Dataset entries:
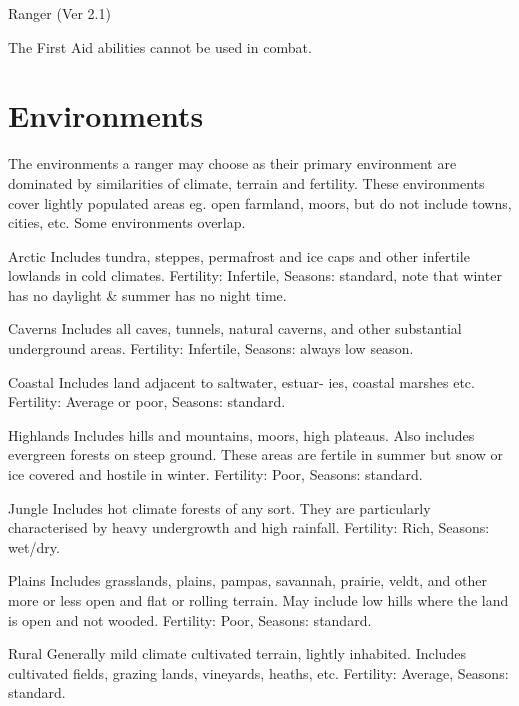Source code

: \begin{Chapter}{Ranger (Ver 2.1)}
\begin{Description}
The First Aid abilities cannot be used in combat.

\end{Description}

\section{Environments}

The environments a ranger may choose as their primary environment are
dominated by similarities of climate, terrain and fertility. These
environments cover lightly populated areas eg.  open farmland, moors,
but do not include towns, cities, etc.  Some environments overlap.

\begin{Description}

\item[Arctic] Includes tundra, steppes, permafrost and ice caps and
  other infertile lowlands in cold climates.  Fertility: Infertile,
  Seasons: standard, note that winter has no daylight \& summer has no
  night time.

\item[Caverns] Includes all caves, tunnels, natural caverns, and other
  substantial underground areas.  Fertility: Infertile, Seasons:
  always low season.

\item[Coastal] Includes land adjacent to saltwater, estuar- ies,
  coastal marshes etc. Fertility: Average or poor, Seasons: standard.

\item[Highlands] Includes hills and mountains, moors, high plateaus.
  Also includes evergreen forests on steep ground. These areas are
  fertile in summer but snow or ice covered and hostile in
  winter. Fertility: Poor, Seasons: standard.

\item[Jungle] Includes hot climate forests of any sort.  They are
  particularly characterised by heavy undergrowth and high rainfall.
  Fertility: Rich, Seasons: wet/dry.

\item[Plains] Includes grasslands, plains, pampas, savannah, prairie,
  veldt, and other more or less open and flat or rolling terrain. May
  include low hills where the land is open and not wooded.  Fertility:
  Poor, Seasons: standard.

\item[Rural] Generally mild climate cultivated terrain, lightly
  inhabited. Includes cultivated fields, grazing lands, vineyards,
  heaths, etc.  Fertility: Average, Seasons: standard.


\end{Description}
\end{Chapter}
==
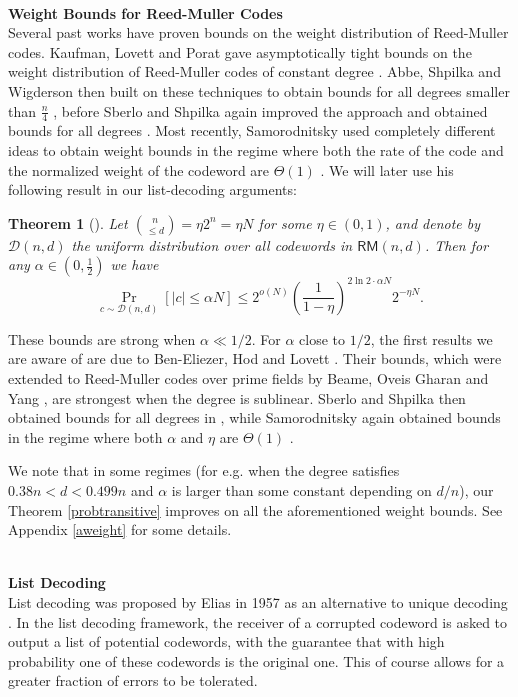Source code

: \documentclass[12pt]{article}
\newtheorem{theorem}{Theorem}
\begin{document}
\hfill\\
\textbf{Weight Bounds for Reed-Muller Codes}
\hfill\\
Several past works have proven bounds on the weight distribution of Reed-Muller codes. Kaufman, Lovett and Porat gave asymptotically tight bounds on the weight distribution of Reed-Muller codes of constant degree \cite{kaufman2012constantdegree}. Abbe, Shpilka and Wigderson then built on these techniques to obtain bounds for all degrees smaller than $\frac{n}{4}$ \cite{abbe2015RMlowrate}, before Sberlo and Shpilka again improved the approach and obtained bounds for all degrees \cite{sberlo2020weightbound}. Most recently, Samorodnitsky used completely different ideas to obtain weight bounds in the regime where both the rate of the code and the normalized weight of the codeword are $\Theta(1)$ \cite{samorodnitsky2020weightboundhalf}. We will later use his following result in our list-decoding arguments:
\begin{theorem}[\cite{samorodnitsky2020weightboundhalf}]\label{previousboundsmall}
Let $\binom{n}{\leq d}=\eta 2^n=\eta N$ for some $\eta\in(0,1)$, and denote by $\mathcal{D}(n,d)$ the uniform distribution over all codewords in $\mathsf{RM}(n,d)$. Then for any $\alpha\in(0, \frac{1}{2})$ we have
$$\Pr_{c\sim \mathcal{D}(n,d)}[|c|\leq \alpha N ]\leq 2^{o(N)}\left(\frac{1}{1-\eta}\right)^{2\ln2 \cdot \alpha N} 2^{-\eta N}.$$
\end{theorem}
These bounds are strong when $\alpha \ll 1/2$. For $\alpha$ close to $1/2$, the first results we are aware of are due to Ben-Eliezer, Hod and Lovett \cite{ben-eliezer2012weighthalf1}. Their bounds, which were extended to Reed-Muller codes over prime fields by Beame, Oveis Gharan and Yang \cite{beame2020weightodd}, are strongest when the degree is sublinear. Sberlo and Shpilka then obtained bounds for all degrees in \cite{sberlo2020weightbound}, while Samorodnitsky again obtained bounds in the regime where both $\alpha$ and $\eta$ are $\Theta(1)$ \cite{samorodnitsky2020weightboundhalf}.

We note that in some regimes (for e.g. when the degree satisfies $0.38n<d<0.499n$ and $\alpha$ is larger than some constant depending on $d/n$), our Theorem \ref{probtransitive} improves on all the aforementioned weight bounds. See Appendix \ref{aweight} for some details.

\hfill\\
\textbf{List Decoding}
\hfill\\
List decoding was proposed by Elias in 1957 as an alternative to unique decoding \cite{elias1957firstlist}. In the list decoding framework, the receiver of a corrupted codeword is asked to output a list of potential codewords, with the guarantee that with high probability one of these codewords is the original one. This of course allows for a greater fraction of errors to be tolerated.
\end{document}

> Assignment
There is a run of lines above from the one with "always low season." to the one with "moors, high plateaus."; print exactly that run, both ends included, and nothing else.

> Solution for this problem
  always low season.

\item[Coastal] Includes land adjacent to saltwater, estuar- ies,
  coastal marshes etc. Fertility: Average or poor, Seasons: standard.

\item[Highlands] Includes hills and mountains, moors, high plateaus.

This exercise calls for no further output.